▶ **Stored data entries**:
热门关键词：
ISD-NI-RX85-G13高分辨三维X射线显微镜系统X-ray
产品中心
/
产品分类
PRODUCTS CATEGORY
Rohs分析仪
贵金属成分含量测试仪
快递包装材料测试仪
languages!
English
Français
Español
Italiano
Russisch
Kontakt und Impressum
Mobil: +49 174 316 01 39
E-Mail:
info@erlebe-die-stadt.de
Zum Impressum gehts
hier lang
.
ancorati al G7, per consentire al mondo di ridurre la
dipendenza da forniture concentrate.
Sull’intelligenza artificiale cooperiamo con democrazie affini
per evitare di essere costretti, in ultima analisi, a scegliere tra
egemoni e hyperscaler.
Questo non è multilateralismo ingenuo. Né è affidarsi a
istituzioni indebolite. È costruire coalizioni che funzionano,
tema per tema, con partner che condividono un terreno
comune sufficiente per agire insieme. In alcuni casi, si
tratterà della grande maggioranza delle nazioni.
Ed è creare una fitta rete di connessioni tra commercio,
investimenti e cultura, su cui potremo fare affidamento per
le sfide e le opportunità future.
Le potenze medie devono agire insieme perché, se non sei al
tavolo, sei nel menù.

▶ **Task to complete**:
Go through the data above and return every line exactly.

▶ **Reply to the exercise**:
热门关键词：
ISD-NI-RX85-G13高分辨三维X射线显微镜系统X-ray
产品中心
/
产品分类
PRODUCTS CATEGORY
Rohs分析仪
贵金属成分含量测试仪
快递包装材料测试仪
languages!
English
Français
Español
Italiano
Russisch
Kontakt und Impressum
Mobil: +49 174 316 01 39
E-Mail:
info@erlebe-die-stadt.de
Zum Impressum gehts
hier lang
.
ancorati al G7, per consentire al mondo di ridurre la
dipendenza da forniture concentrate.
Sull’intelligenza artificiale cooperiamo con democrazie affini
per evitare di essere costretti, in ultima analisi, a scegliere tra
egemoni e hyperscaler.
Questo non è multilateralismo ingenuo. Né è affidarsi a
istituzioni indebolite. È costruire coalizioni che funzionano,
tema per tema, con partner che condividono un terreno
comune sufficiente per agire insieme. In alcuni casi, si
tratterà della grande maggioranza delle nazioni.
Ed è creare una fitta rete di connessioni tra commercio,
investimenti e cultura, su cui potremo fare affidamento per
le sfide e le opportunità future.
Le potenze medie devono agire insieme perché, se non sei al
tavolo, sei nel menù.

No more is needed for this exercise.